__WORK ITEM 1__
List every symptom of aortic stenosis named in the heart valve replacement article.
__WORK ITEM 2__
Pick up the heart valve replacement article after its final sentence and keep writing it.

“I’m much more energetic. I do a three-mile hike several times a week, work in my garden and take care of things around the house. I no longer hesitate to do things, like I used to.”
An Innovative Heart Valve Replacement Surgery Lets a Local Man Get Back to His Band
Martin Haindl, 79, a retired physics professor, is an amateur trombonist – but shortness of breath due to a narrowing of his heart valve silenced the Manchester Township resident’s horn for several years.
“It just took so much wind for Martin to blow his trombone that he stopped playing,” says Priscilla, his wife of 48 years. Martin’s cardiologist sent him to the heart team at Saint Barnabas Medical Center (SBMC). The team there was offering an innovative treatment for his condition, known as transcatheter aortic valve replacement (TAVR).
“Today, he’s practicing with the band every week, and even performs in public!” Priscilla says.
A Narrowing Valve
Martin had aortic stenosis, a common but serious valve disease that often develops during aging. With this condition, the aortic valve narrows, restricting the flow of blood from the heart into the main artery (aorta) and from there to the rest of the body. As a result, the heart has to work harder to pump blood. Symptoms include chest pain, fatigue, dizziness and shortness of breath.

[Stored data records]
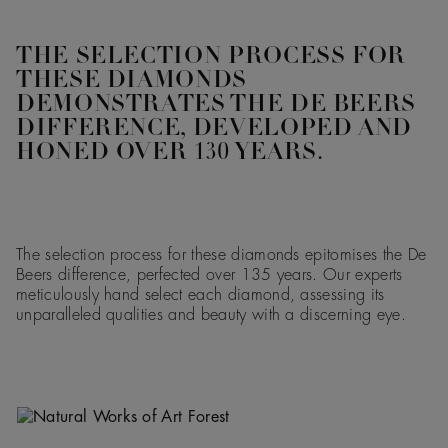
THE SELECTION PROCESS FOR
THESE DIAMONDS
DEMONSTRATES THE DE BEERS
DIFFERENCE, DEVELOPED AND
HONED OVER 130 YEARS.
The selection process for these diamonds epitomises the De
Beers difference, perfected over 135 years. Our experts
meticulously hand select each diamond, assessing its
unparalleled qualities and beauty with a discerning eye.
---
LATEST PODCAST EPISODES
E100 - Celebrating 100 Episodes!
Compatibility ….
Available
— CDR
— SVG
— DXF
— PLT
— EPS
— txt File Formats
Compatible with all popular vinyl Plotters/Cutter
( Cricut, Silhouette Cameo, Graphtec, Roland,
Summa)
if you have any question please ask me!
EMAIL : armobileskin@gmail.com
* * *
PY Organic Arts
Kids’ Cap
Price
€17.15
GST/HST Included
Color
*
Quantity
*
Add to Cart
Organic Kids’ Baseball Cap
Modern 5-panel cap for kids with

__WRITTEN ANSWER 1__
Chest pain, fatigue, dizziness, shortness of breath

__WRITTEN ANSWER 2__
For years, the primary treatment for severe aortic stenosis was valve replacement through open-heart surgery, a major operation in which the chest is cut open. In 2012, the Food and Drug Administration (FDA) approved TAVR as an alternative. In this minimally invasive surgery, a replacement valve is inserted into the body via a catheter in the leg and guided to the heart.
But the FDA had approved TAVR only for people who were deemed at risk for not surviving major surgery. That meant that patients like Martin, who needed a new valve but didn’t have other major health risks, had only open-heart surgery as a surgical option.
It was Martin’s good fortune that when he needed a new valve, specialists at SBMC were participating in a large-scale study that compared outcomes for the TAVR procedure with outcomes for open-heart surgery in patients at lower risk. He received his new valve in July and went home the next day, where he resumed an active lifestyle.
Due in part to results like Martin’s at SBMC, the FDA has expanded its approval of TAVR for use in low-risk surgical patients.
“The new study confirmed what our experience here at Saint Barnabas suggested, that TAVR and open-heart surgery have similar outcomes for valve replacement,” says Sabino Torre, MD, Director of the Cardiac Catheterization Lab at SBMC and a member of RWJBarnabas Health medical group.
“The TAVR patients had less bleeding and fewer arrhythmias and strokes, and a much faster recovery. Due to research done here and elsewhere on TAVR for low-risk patients, our specialists alone will be able to offer TAVR for several thousand patients in the coming years, twice as many as today,” says Dr. Torre.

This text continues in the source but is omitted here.